Em tempos de celebrações cada vez mais aceleradas, muitos começam a perceber que algo ficou de lado: o ritual do “esquenta” — aquele momento pré-festa em que o encontro, o papo, o riso e a preparação tinham lugar — parece estar morrendo. E, com ele, parte da nossa sociabilidade.
A memória do “esquenta”
Havia um instante antes da festa principal: grupos se reuniam em casa, no carro, em bares tranquilos. A animação não era apenas entrar na festa, mas o caminho até ela: músicas tocando, risadas espontâneas, “vamos chegando juntos”, sem pressa. Aquilo era parte da festa.
Esse momento promovia descontração, construção de laços — era tempo de conversa, de “ajustar” o encontro, de entrar com calma no clima.
O que mudou
Hoje, a festa muitas vezes vira um circuit breaker: direto do cotidiano para o agito, sem a “prévia”. Algumas causas apontadas:
- A cultura da pressa: “chegar para já”, “começar logo”, sem aquele “aquecimento” de sociabilidade.
- A expectativa alterada pelas redes e apps: o encontro começa antes mesmo de ver os amigos, no feed-stories, e o previamente compartilhado já se atropela.
- O consumo do lazer acelerado: menos tempo para o antes, mais foco no “evento principal”.
- Menos ritual, mais execução: menos “nos encontramos, chegamos juntos, curtimos juntos”, mais “vamos à festa”.
O que se perde
Se o “esquenta” desaparece, o que deixamos de lado?
- A transição entre “vida normal” e “festa/convívio” — aquele momento de transição era socialmente importante.
- A conversa calma, sem urgência, que antecedia o evento.
- A memória e a história que advinham do “antes” — aquelas piadas, “lembram do esquenta da última vez?”.
- O clima que se construía em etapas, e não instantaneamente.

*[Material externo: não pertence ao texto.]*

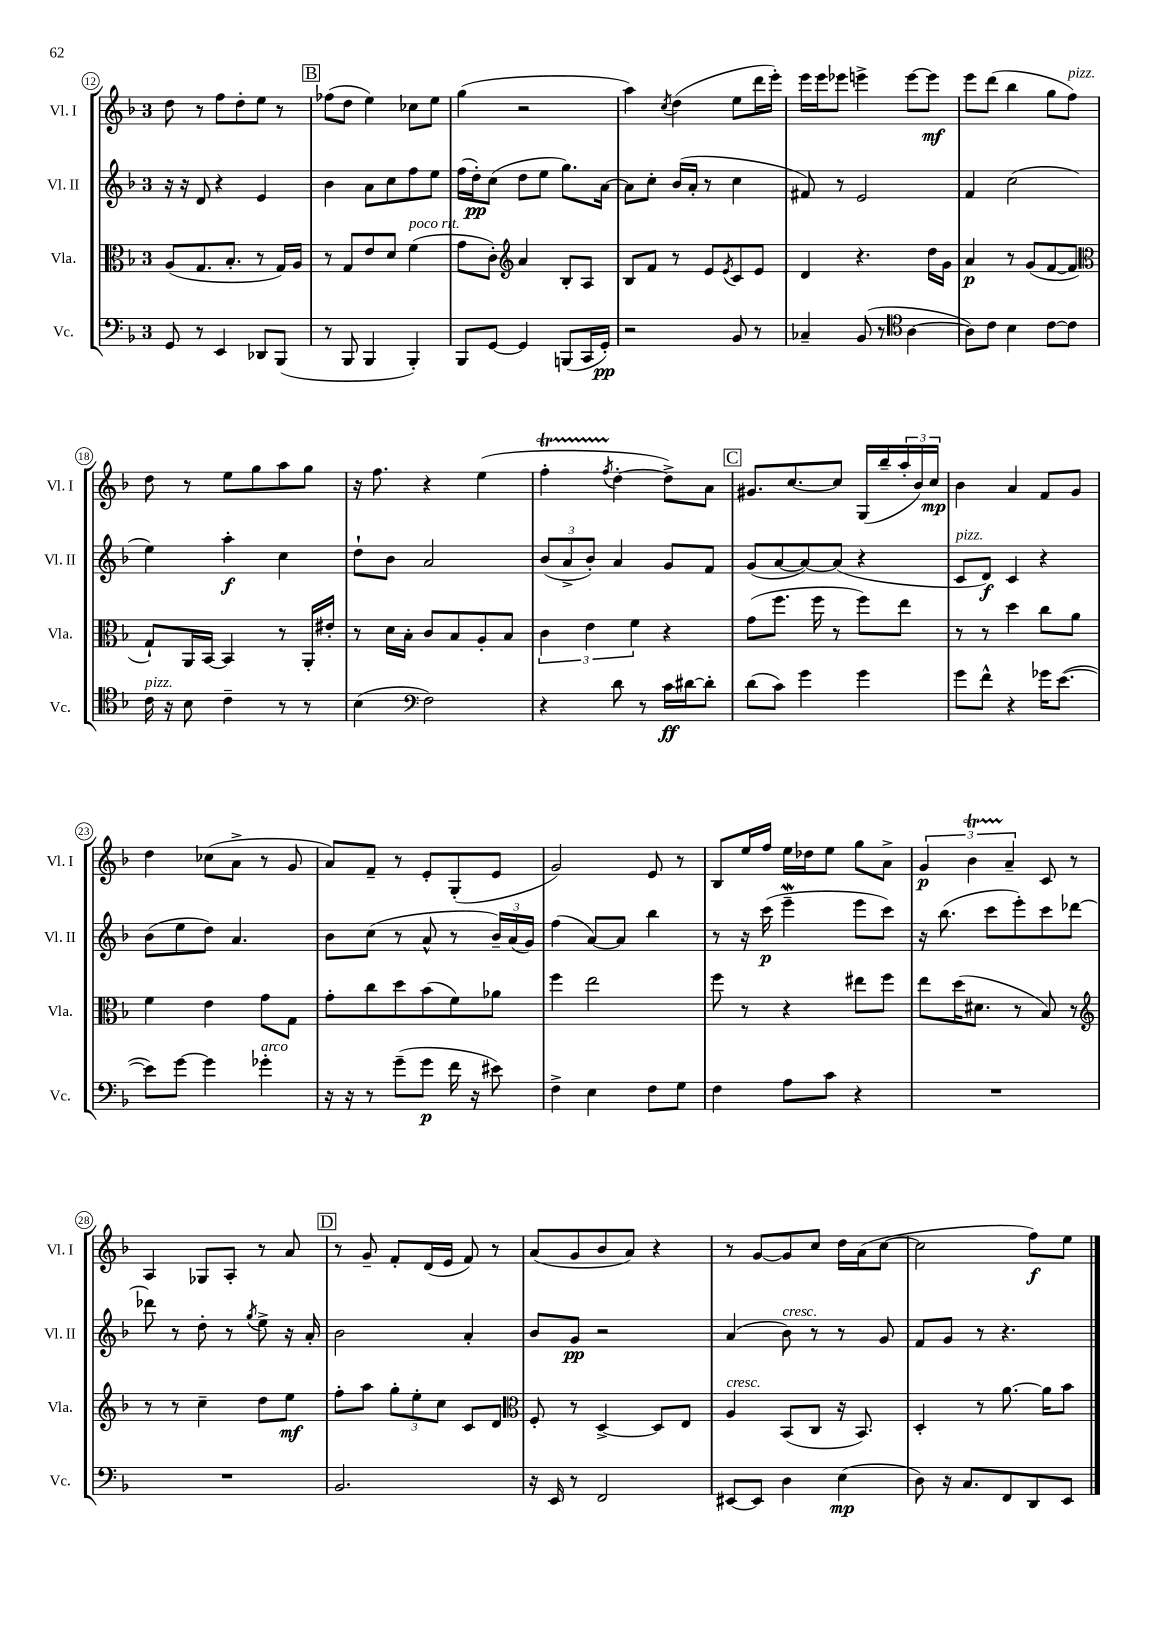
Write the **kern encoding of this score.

**kern	**kern	**kern	**kern
*staff4	*staff3	*staff2	*staff1
*clefF4	*clefC3	*clefG2	*clefG2
*k[b-]	*k[b-]	*k[b-]	*k[b-]
*M3/4	*M3/4	*M3/4	*M3/4
8GG	(8A	16r	8dd
.	.	16r	.
8r	8.G	8d	8r
4EE	.	4r	8ff
.	8.B-'	.	.
.	.	.	8dd'
8DD-	8r	4e	8ee
(8BBB-	16G)	.	8r
.	16A	.	.
=	=	=	=
8r	8r	4b-	(8ff-
8BBB-	8G	.	8dd
4BBB-	8e	8a	4ee)
.	8d	8cc	.
4BBB-')	(4f	8ff	8cc-
.	.	8ee	8ee
=	=	=	=
8BBB-	8g	(16ff	(4gg
.	.	16dd')	.
[8GG	8c')	(8cc	.
*	*clefG2	*	*
4GG]	4a	8dd	2r
.	.	8ee	.
(8BBB	8B-'	8.gg)	.
16CC	8A	.	.
16GG')	.	[16a	.
=	=	=	=
2r	8B-	8a]	4aa)
.	8f	8cc'	.
.	.	.	8qcc
.	8r	(16b-	(4dd
.	.	16a'	.
.	8e	8r	.
.	8qe	.	.
8BB-	8c	4cc	8ee
8r	8e	.	16ddd
.	.	.	16eee')
=	=	=	=
4C-~	4d	8f#)	16eee
.	.	.	16eee
.	.	8r	8eee-
(8BB-	4.r	2e	4eee^
8r	.	.	.
*clefC4	*	*	*
[4A	.	.	[8eee
.	16dd	.	8eee]
.	16g	.	.
=	=	=	=
8A])	4a	4f	8eee
8c	.	.	(8ddd
4B-	8r	(2cc	4bb-
.	(8g	.	.
[8c	[8f	.	8gg
8c]	8f]	.	8ff)
=	=	=	=
*	*clefC3	*	*
16c	8G`)	4ee)	8dd
16r	.	.	.
8B-	16AA	.	8r
.	[16BB-	.	.
4c~	4BB-]	4aa'	8ee
.	.	.	8gg
8r	8r	4cc	8aa
8r	16AA'	.	8gg
.	16e#'	.	.
=	=	=	=
(4B-	8r	8dd`	16r
.	.	.	8.ff
.	16d	8b-	.
.	16B-'	.	.
*clefF4	*	*	*
2F)	8c	2a	4r
.	8B-	.	.
.	8A'	.	(4ee
.	8B-	.	.
=	=	=	=
4r	6c	(12b-	4ff'
.	.	12a^	.
.	6e	12b-')	.
.	.	.	8qff
8d	.	4a	[4dd'
.	6f	.	.
8r	.	.	.
16c	4r	8g	8dd^])
[16d#	.	.	.
8d#']	.	8f	8a
=	=	=	=
(8d	(8g	(8g	8.g#
8c)	8.ff	[8a	.
.	.	.	[8.cc
4g	.	8a_)	.
.	16ff	.	.
.	8r	(8a]	8cc]
4g	8ff)	4r	(16G
.	.	.	16bb-~
.	8ee	.	24aa'
.	.	.	24b-)
.	.	.	24cc
=	=	=	=
8g	8r	8c	4b-
8f^^	8r	8d)	.
4r	4dd	4c	4a
16g-	8cc	4r	8f
([8.e	.	.	.
.	8a	.	8g
=	=	=	=
8e])	4f	(8b-	4dd
[8g	.	8ee	.
4g]	4e	8dd)	(8cc-
.	.	4.a	8a^
4g-'	8g	.	8r
.	8G	.	8g
=	=	=	=
16r	8g'	8b-	8a)
16r	.	.	.
8r	8cc	(8cc	8f~
(8g~	8dd	8r	8r
8g	(8b-	8a^^	8e'
16f	8f)	8r	(8G'
16r	.	.	.
8e#)	8a-	24b-~)	8e
.	.	(24a	.
.	.	24g)	.
=	=	=	=
4F^	4ff	(4ff	2g)
4E	2ee	[8a)	.
.	.	8a]	.
8F	.	4bb-	8e
8G	.	.	8r
=	=	=	=
4F	8ff	8r	8B-
.	8r	16r	16ee
.	.	(16ccc	16ff
8A	4r	4eee~	16ee
.	.	.	16dd-
8c	.	.	8ee
4r	8ee#	8eee	8gg
.	8ff	8ccc)	8a^
=	=	=	=
2.r	8ee	16r	6g
.	.	(8.bb-	.
.	(16dd	.	.
.	.	.	6b-
.	8.d#	.	.
.	.	8ccc	.
.	.	.	6a~
.	8r	8eee')	.
.	8B-)	8ccc	8c
.	8r	[8ddd-	8r
=	=	=	=
*	*clefG2	*	*
2.r	8r	8ddd-]	4A
.	8r	8r	.
.	4cc~	8dd'	8G-
.	.	8r	8A'
.	.	8qgg	.
.	8dd	8ee^	8r
.	8ee	16r	8a
.	.	16a'	.
=	=	=	=
2.BB-	8ff'	2b-	8r
.	8aa	.	8g~
.	12gg'	.	8f'
.	12ee'	.	.
.	.	.	(16d
.	12cc	.	.
.	.	.	16e
.	8c	4a'	8f)
.	8d	.	8r
=	=	=	=
*	*clefC3	*	*
16r	8F'	8b-	(8a
16EE	.	.	.
8r	8r	8g	8g
2FF	[4D^	2r	8b-
.	.	.	8a)
.	8D]	.	4r
.	8E	.	.
=	=	=	=
[8EE#	4A	(4a	8r
8EE#]	.	.	[8g
4D	(8BB-	8b-)	8g]
.	8C	8r	8cc
(4E	16r	8r	16dd
.	8.BB-)	.	(16a
.	.	8g	[8cc
=	=	=	=
8D)	4D'	8f	2cc]
16r	.	8g	.
8.C	.	.	.
.	8r	8r	.
8FF	[8.a	4.r	.
8DD	.	.	8ff)
.	16a]	.	.
8EE	8b-	.	8ee
==	==	==	==
*-	*-	*-	*-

- Uma forma de sociabilidade que envolvia mais do que apenas presença — envolvia preparação, expectativa, encontro.
Qual o impacto social?
A morte — ou transformação — do “esquenta” tem implicações para como nos relacionamos:
- Redução da profundidade nos encontros: menos tempo para conexão prévia, mais foco no “momento”.
- Aumento da superficialidade: chegar direto ao evento pode significar menos espaço para “estar presente” antes.
- Diminuição dos rituais coletivos: os rituais ajudam a marcar “antes”, “durante” e “depois”. Sem eles, tudo vira “durante”.
- Afastamento de certo tempo comunitário: aquele tempo em que chegávamos, esperávamos juntos, conversávamos, riamos.
Será que morreu ou se transformou?
Não necessariamente é extinção total — talvez seja “mudança de fase”. Algumas pistas:
- O esquenta ainda pode existir, mas em formatos mais discretos ou internos (em casa, entre amigos próximos).
- As formas de sociabilidade mudaram: encontro digital prévio, “check-in” no feed, stories que já antecipam o encontro.
- Pode haver oportunidade de resgatar o ritual: reconhecer o valor de “chegar juntos”, “fazer juntos” antes da festa pode virar diferencial.
Conclusão
O “esquenta” era mais que um prelúdio de festa: era parte da sociabilidade, do estar junto com tempo, do preparo coletivo. Ao ver esse momento desaparecer ou se reduzir, percebemos uma perda de algo que era suave, mas significativo. Talvez valha a pena refletir sobre retomar esse ritual — ou reinventá-lo — pois nele havia mais do que beber ou dançar: havia, sobretudo, estar junto antes de estar.